Microsoft Outlook is, amongst other things, an email client, contact manager and calendaring tool. It has been marketed and sold my Microsoft as an application. It is part of the Microsoft Office family of application and I’m pretty sure that at most businesses and a lot of homes, it is the defacto standard for a lot of people when it comes to on-line interaction. Really though it is much, much more than just an application, don’t tell anyone but it is actually a platform.
Let me clarify what I mean by that. An application is a piece of code, large or small, that typically has one purpose. It allows users to accomplish a goal or goals. A platform has similarities with an application but the key difference is that a platform can be extended or built upon. A platform affords developers that ability to take it to another place, far from what the original designers of the platform might have intended.
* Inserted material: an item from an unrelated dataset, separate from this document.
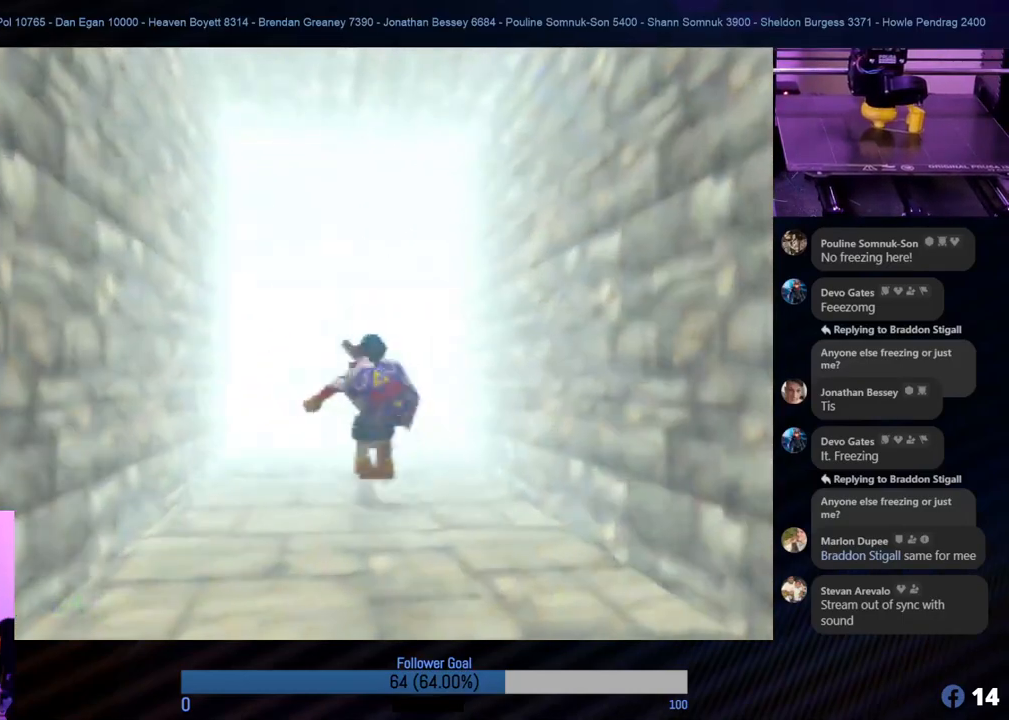
{"buttons": [], "left_stick": "center", "events": [[236, "left_stick", "center"]]}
But therein lies the beauty of it, it allows for extension, change, refinement and growth. All of which is typically impossible in an application. For a great example of what makes it a platform, you have to look no farther that what I’ve done. I’ve created an extension of Outlook, called an add-in or plug-in and turned it into the easiest Project Management tool. With our extension you can manage projects and organize what you need to have done. That is purely what defines a platform, the ability to change it and alter it and in our case, make it better than what it once was.
For the world at large, that is the beauty of what Microsoft has done, they’ve created a platform but they are selling it as an application. Microsoft Outlook has become quite ubiquitous in interaction with the online world for the vast majority of people. The interface has been replicated by software companies over and over, because it offers and try and true interaction that people are comfortable with.
Sometimes you’ve just got to tip your hat to the folks at Microsoft!